Pesawat take off, saya deg-degan. Apa yang harus saya lakukan kalo duduk sebelahan ama bekas menteri yang masih tampan begini. Pastinya ngobrol dong ya, ya masa saya ajak mancing di pesawat.
Untungnya, pengetahuan saya seluas badan saya (ehem).
Sesekali si bapak membuka bukunya yang bertemakan ekonomi, dan mencoret-coret dengan pulpennya. Duh, pikir saya, tadinya saya kepikiran mau nonton drama sambil tunggu pesawat landing, tapi malu lah ya. Sebelah saya buka buku, masa saya nonton drama.
Biar gak kelihatan sebagai perempuan yang kebingungan, saya mencari buku di dalam tas saya, yang Alhamdulillah ada yang kebawa.
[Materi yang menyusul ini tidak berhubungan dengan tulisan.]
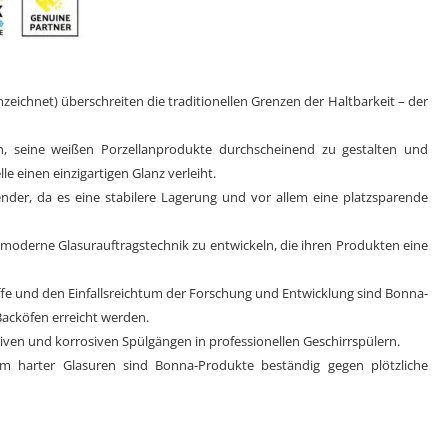
nzeichnet) überschreiten die traditionellen Grenzen der Haltbarkeit – der
, seine weißen Porzellanprodukte durchscheinend zu gestalten und
e einen einzigartigen Glanz verleiht.
nder, da es eine stabilere Lagerung und vor allem eine platzsparende
moderne Glasurauftragstechnik zu entwickeln, die ihren Produkten eine
fe und den Einfallsreichtum der Forschung und Entwicklung sind Bonna-
Backöfen erreicht werden.
ven und korrosiven Spülgängen in professionellen Geschirrspülern.
m harter Glasuren sind Bonna-Produkte beständig gegen plötzliche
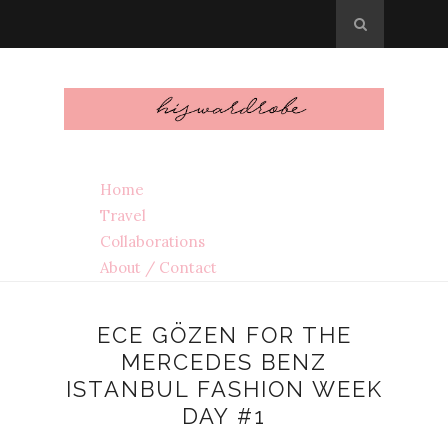
Home
Travel
Collaborations
About / Contact
ECE GÖZEN FOR THE
MERCEDES BENZ
ISTANBUL FASHION WEEK
DAY #1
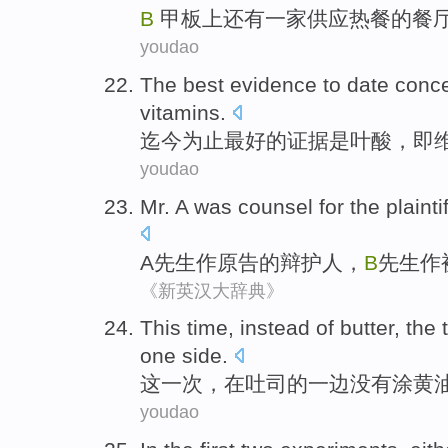
B
甲板上
还有
一家
供应
热
餐
的餐
youdao
The best
evidence
to date
conce
vitamins
.
迄今
为止
最
好的
证据
是
叶酸
，即
youdao
Mr.
A
was counsel
for
the plaintif
A
先生
作
原告
的
辩护人
，
B
先生作
《新英汉大辞典》
This
time
,
instead
of
butter
, the
one side
.
这
一
次
，
在
吐司
的
一边没有
涂黄
youdao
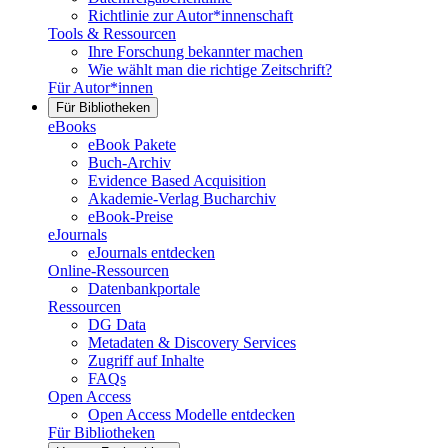
Richtlinie zur Autor*innenschaft
Tools & Ressourcen
Ihre Forschung bekannter machen
Wie wählt man die richtige Zeitschrift?
Für Autor*innen
Für Bibliotheken
eBooks
eBook Pakete
Buch-Archiv
Evidence Based Acquisition
Akademie-Verlag Bucharchiv
eBook-Preise
eJournals
eJournals entdecken
Online-Ressourcen
Datenbankportale
Ressourcen
DG Data
Metadaten & Discovery Services
Zugriff auf Inhalte
FAQs
Open Access
Open Access Modelle entdecken
Für Bibliotheken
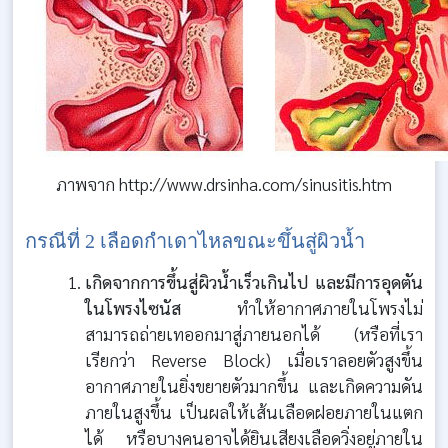
ภาพจาก http://www.drsinha.com/sinusitis.htm
กรณีที่ 2 เลือดกำเดาไหลขณะขึ้นสู่ผิวน้ำ
เกิดจากการขึ้นสู่ผิวน้ำเร็วเกินไป และมีการอุดตัน
ในโพรงไซนัส
ทำให้อากาศภายในโพรงไม่
สามารถถ่ายเทออกมาสู่ภายนอกได้ (หรือที่เรา
เรียกว่า Reverse Block) เมื่อเราลอยตัวสูงขึ้น
อากาศภายในยิ่งขยายตัวมากขึ้น และเกิดความดัน
ภายในสูงขึ้น เป็นผลให้เส้นเลือดฝอยภายในแตก
ได้ หรือบางคนอาจได้ยินเสียงเลือดวิ่งอยู่ภายใน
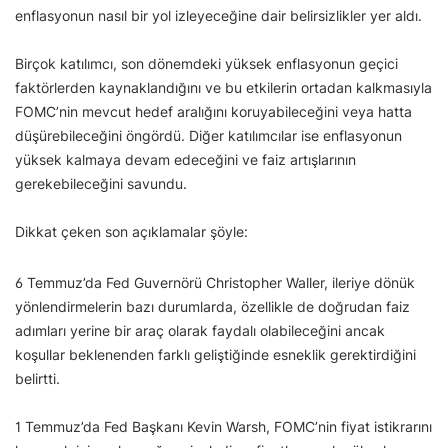
enflasyonun nasıl bir yol izleyeceğine dair belirsizlikler yer aldı.
Birçok katılımcı, son dönemdeki yüksek enflasyonun geçici
faktörlerden kaynaklandığını ve bu etkilerin ortadan kalkmasıyla
FOMC’nin mevcut hedef aralığını koruyabileceğini veya hatta
düşürebileceğini öngördü. Diğer katılımcılar ise enflasyonun
yüksek kalmaya devam edeceğini ve faiz artışlarının
gerekebileceğini savundu.
Dikkat çeken son açıklamalar şöyle:
6 Temmuz’da Fed Guvernörü Christopher Waller, ileriye dönük
yönlendirmelerin bazı durumlarda, özellikle de doğrudan faiz
adımları yerine bir araç olarak faydalı olabileceğini ancak
koşullar beklenenden farklı geliştiğinde esneklik gerektirdiğini
belirtti.
1 Temmuz’da Fed Başkanı Kevin Warsh, FOMC’nin fiyat istikrarını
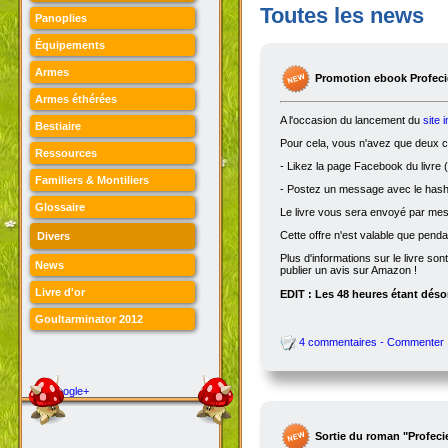
Toutes les news
Panoplies
Équipements
Armes
Promotion ebook Profecie
Armes éthérées
A l'occasion du lancement du
site 
Bestiaire
Pour cela, vous n'avez que deux ch
Ressources
- Likez la page Facebook du livre (
Familiers & Montiliers
- Postez un message avec le hasht
Glossaire
Le livre vous sera envoyé par me
Cette offre n'est valable que penda
Divers
Plus d'informations sur le livre son
News
publier un avis sur Amazon !
Livre d'or
EDIT : Les 48 heures étant désor
Goultarminator 2012
4 commentaires - Commenter
Google+
Sortie du roman "Profeci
Buku yang lagi saya bawa adalah karya penulis Jepang bernama Hiromi Kawakami berjudul “Strange Weather in Tokyo”.
Buku yang entah mengapa tiba-tiba jadi menarik saat duduk bareng Pak #GantengWirjawan |
Buku ini sebenarnya udah dua bulan gak tamat-tamat saya baca, karena alurnya yang lambat dan topiknya yang aneh. Tau kenapa ? Karena ceritanya berkisah tentang perempuan umur 30 an yang jatuh hati dengan pria paruh baya.
Kok Ya saat itu tiba-tiba tema buku itu jadi menarik!!! Kok ya kayanya ngepasss atau dipas-pasin gitu. Somehow, saya merasa sangat terikat dengan cerita di buku itu, kayaknya bisa bayangin gitu dan udah dapat visualnya. Somehow.